11. June- 31. July 2015.
Paul Horn ist ein Multimediakünstler. Ohne das eine oder andere Medium explizit in den Mittelpunkt seines künstlerischen Schaffens zu setzen, kombiniert er oftmals die Vorzüge und physischen Gegebenheiten der einzelnen Ausdrucksformen, um daraus ein Ganzes zu konzipieren: ein Werk, ein Ereignis, eine Erfahrung, einen Raum. Nicht nur seine Ausstellungen setzen sich meist aus verschiedenen künstlerischen Medien zusammen, auch die einzelnen Werke sind genau überlegte Kompositionen mehrerer Genres. Dabei verweisen die eingesetzten Mittel einerseits auf ihre eigene Historizität, andererseits wird diese erweitert und mit aktuellen Diskursen und Fragestellungen unserer Zeit verknüpft.
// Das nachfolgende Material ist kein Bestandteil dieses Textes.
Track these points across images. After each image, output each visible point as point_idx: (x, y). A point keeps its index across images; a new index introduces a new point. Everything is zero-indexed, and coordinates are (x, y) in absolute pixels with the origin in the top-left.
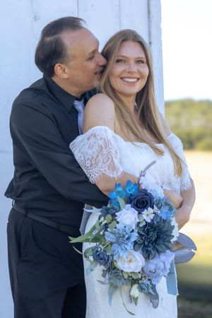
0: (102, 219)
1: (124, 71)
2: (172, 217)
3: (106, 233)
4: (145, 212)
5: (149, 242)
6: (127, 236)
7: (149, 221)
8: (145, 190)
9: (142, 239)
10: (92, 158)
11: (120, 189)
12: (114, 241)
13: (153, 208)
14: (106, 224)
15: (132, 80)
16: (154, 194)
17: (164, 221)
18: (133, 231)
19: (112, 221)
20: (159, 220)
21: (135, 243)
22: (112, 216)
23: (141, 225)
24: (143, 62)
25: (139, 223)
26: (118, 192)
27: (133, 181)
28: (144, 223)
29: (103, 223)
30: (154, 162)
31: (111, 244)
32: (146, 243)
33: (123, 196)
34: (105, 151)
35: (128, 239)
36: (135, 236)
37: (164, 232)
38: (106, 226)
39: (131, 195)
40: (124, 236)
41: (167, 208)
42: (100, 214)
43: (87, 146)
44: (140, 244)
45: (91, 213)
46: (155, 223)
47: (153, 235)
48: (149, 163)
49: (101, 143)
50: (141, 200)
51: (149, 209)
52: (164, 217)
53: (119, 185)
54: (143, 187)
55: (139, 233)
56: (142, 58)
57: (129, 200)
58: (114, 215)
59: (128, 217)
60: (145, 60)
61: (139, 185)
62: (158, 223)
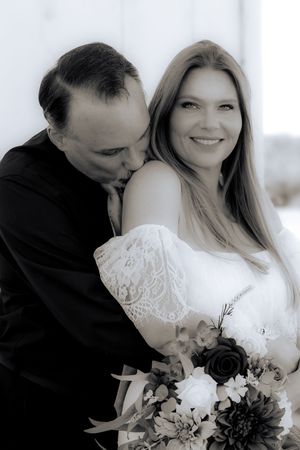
0: (150, 393)
1: (197, 125)
2: (282, 391)
3: (157, 419)
4: (231, 383)
5: (237, 440)
6: (195, 428)
7: (237, 400)
8: (232, 341)
9: (223, 433)
10: (132, 284)
11: (184, 338)
12: (171, 434)
13: (245, 375)
14: (157, 402)
15: (210, 142)
16: (248, 349)
17: (267, 400)
18: (206, 418)
19: (168, 397)
20: (256, 399)
21: (211, 440)
22: (169, 387)
23: (222, 408)
24: (231, 107)
25: (218, 403)
26: (182, 344)
27: (209, 323)
28: (229, 405)
29: (152, 401)
30: (248, 289)
31: (166, 439)
32: (231, 442)
33: (190, 352)
34: (155, 274)
35: (197, 432)
36: (210, 429)
37: (266, 420)
38: (157, 407)
39: (206, 349)
40: (189, 427)
41: (272, 374)
42: (147, 382)
43: (124, 261)
44: (220, 444)
45: (129, 382)
46: (249, 403)
47: (245, 428)
48: (241, 289)
49: (149, 257)
50: (224, 359)
51: (239, 377)
52: (266, 393)
53: (183, 329)
54: (228, 334)
55: (217, 422)
56: (231, 100)
57: (201, 359)
58: (172, 386)
59: (199, 392)
60: (236, 104)
61: (220, 330)
62: (253, 403)
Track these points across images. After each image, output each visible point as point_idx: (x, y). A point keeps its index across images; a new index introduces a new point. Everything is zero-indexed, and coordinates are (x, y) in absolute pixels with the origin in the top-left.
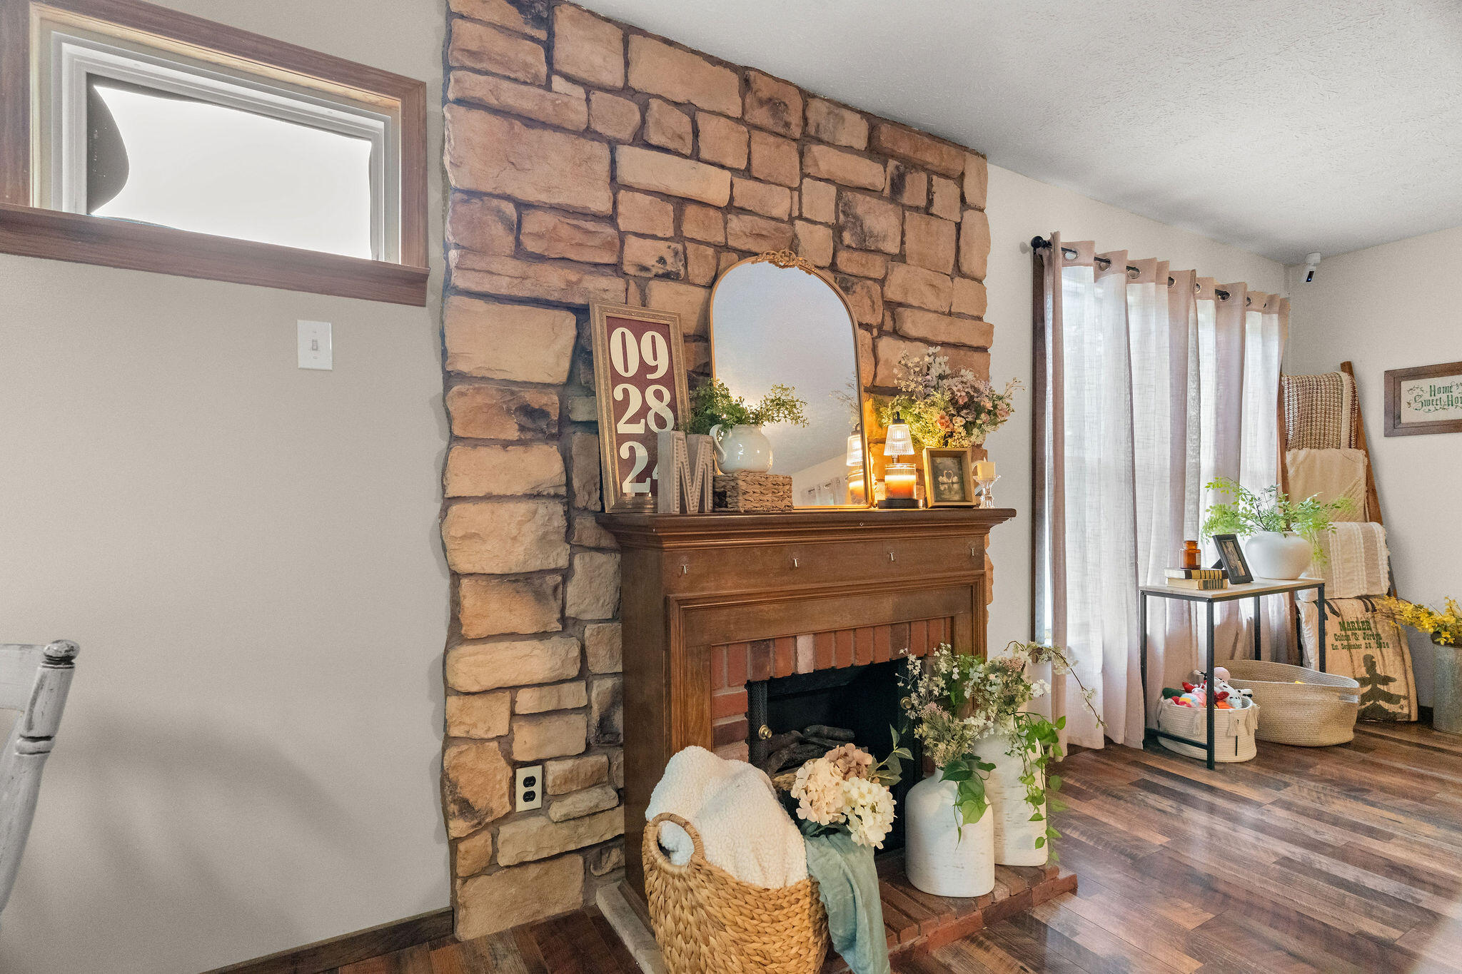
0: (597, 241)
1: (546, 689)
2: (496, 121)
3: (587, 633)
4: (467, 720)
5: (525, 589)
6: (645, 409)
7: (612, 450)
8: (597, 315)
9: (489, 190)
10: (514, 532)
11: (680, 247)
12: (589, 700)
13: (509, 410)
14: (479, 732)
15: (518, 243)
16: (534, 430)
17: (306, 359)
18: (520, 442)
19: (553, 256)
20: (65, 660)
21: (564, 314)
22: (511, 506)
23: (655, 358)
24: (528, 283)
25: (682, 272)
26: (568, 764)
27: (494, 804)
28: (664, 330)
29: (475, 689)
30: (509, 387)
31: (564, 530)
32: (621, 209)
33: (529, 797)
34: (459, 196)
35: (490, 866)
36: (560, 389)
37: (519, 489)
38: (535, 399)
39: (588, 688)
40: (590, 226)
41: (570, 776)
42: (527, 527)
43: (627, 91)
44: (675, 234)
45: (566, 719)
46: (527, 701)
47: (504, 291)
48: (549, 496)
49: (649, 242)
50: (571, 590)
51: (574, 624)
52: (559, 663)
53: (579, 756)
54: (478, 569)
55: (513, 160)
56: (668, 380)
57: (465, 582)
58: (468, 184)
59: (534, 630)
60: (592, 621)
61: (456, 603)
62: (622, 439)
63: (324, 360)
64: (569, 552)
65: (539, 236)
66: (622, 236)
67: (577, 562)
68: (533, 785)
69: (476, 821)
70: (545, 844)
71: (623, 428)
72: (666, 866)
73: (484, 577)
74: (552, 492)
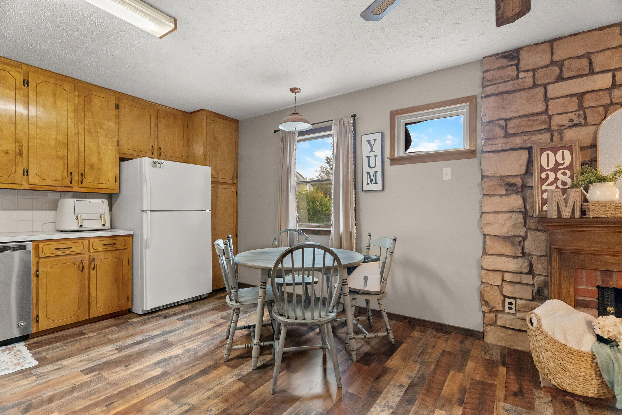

In seiner dritten Einzelausstellung „DERZEIT IRRE KVNST, DER KUNST IHRE FREIZEIT“, bedient sich Paul Horn des Leitspruchs der Wiener Secession, und modifiziert diesen mit lockerem, ironischen Wink. Für die Ausstellung hat Paul Horn einen neuen, nachhaltigen, bürgerlichen Lebensraum mit entsprechenden Kunstwerken kreiert, wobei die meisten Werke aus Recylingmaterialien, gefundenen Objekten, Restbeständen oder Abfallprodukten bestehen. Der Zimmerbrunnen, eine Wasserskulptur die eine Zimmerpflanze bewässert und gleichzeitig das Raumklima verbessert, ist eine Miniaturversion eines Aquaponic Systems, das ursprünglich als Alternative zur industriellen Landwirtschaft entwickelt wurde. Aquaponic ist ein geschlossener Wasser- und Nährstoffkreislauf, der für die ressourcenschonende Aufzucht von Nutzpflanzen oder Fischen entwickelt wurde und eingesetzt wird. Paul Horns Zimmerbrunnen greift einerseits den Trend des Rückzugs ins Private auf - wobei der Zimmerbrunnen sozusagen als ein kurioses Emblem dieser Bewegung gesehen werden kann - andererseits holt die Skulptur gerade die globale, öffentliche, jeden betreffende Problematik der schwindenden Ressourcen in unsere „Wohlfühloasen“.
Einen weiteren Teil des Lebensraumes stellen die Gewebebilder dar, die aus Restbeständen verschiedener Gewebebänder, Schnüre, Kordeln oder Seile bestehen. Gewebt wie Teppiche, und in ihrer Ästhetik abstrakte Gemälde nachahmend, repräsentieren sie aber keine Werte einer Bourgeoisie. Sie sind nicht Ausdruck einer inneren Welt, die in Portraits, Landschaftsmalerei, Abstraktion, Stilleben oder anderen Genres der Malerei reflektiert wird, sondern fungieren wie eine Referenz auf einen äußeren Zustand. Uns umgebende Tatsachen, Systeme und Veränderungen der Umwelt, die nicht vor behüteten Welten enden.
Ein weiteres Symbol solch beschützter Einheiten, welches Paul Horn mit einer aktuellen Gegenwart konfrontiert, ist der Luster. Für die Ausstellung hat er ein französisches und ein venezianischen Modell nachgebaut, wobei er anstatt Kristallen zusammengeknüllte Pet-Flaschen bzw. kleine Schnapsflaschen verwendet. Die Pracht und Geschichte der Luster als Symbol für Herrschaft und Wohlstand erscheint in neuem, gedimmten Licht.
Und die Bewohner dieser infiltrierten Lebenswelt? Auch sie beschäftigten sich mit neuen Kommunikationsformen, wie Paul Horns neuer Kurzfilm in der Ausstellung aufschlussreich zeigt.